Extracted data.
-*-
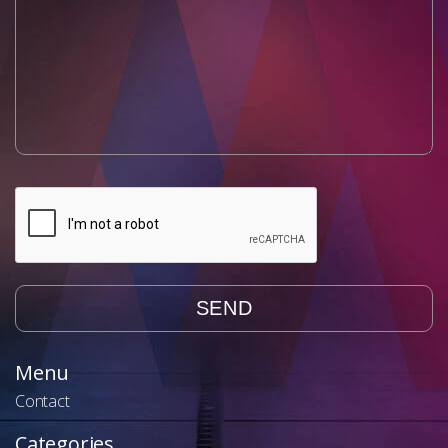
Menu
Contact
Categories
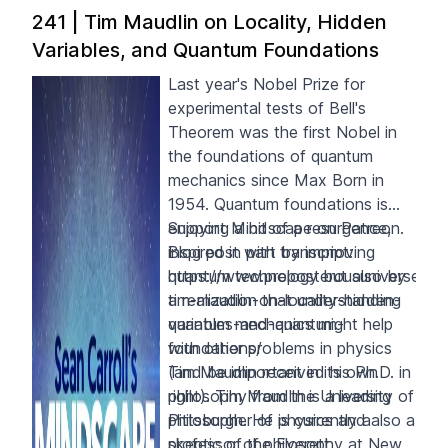
241 | Tim Maudlin on Locality, Hidden
Variables, and Quantum Foundations
Last year's Nobel Prize for
experimental tests of Bell's
Theorem was the first Nobel in
the foundations of quantum
mechanics since Max Born in
1954. Quantum foundations is
enjoying a bit of a resurgence,
S
upport Mindscape on
Patreon
.
inspired in part by improving
Blog post with transcript:
quantum technology but also by
https://www.preposterousuniverse.c
a realization that understanding
tim-maudlin-on-locality-hidden-
quantum mechanics might help
variables-and-quantum-
with other problems in physics
foundations/
(and be important in its own
Tim Maudlin received his Ph.D. in
right). Tim Maudlin is a leading
philosophy from the University of
philosopher of physics and also a
Pittsburgh. He is currently a
skeptic of the Everett
professor of philosophy at New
-*-
Your task is to set down every entry exactly, leaving out any picture it contains.

Solution to this task.
Menu
Contact
Categories
241 | Tim Maudlin on Locality, Hidden
Variables, and Quantum Foundations
Last year's Nobel Prize for
experimental tests of Bell's
Theorem was the first Nobel in
the foundations of quantum
mechanics since Max Born in
1954. Quantum foundations is
enjoying a bit of a resurgence,
S
upport Mindscape on
Patreon
.
inspired in part by improving
Blog post with transcript:
quantum technology but also by
https://www.preposterousuniverse.c
a realization that understanding
tim-maudlin-on-locality-hidden-
quantum mechanics might help
variables-and-quantum-
with other problems in physics
foundations/
(and be important in its own
Tim Maudlin received his Ph.D. in
right). Tim Maudlin is a leading
philosophy from the University of
philosopher of physics and also a
Pittsburgh. He is currently a
skeptic of the Everett
professor of philosophy at New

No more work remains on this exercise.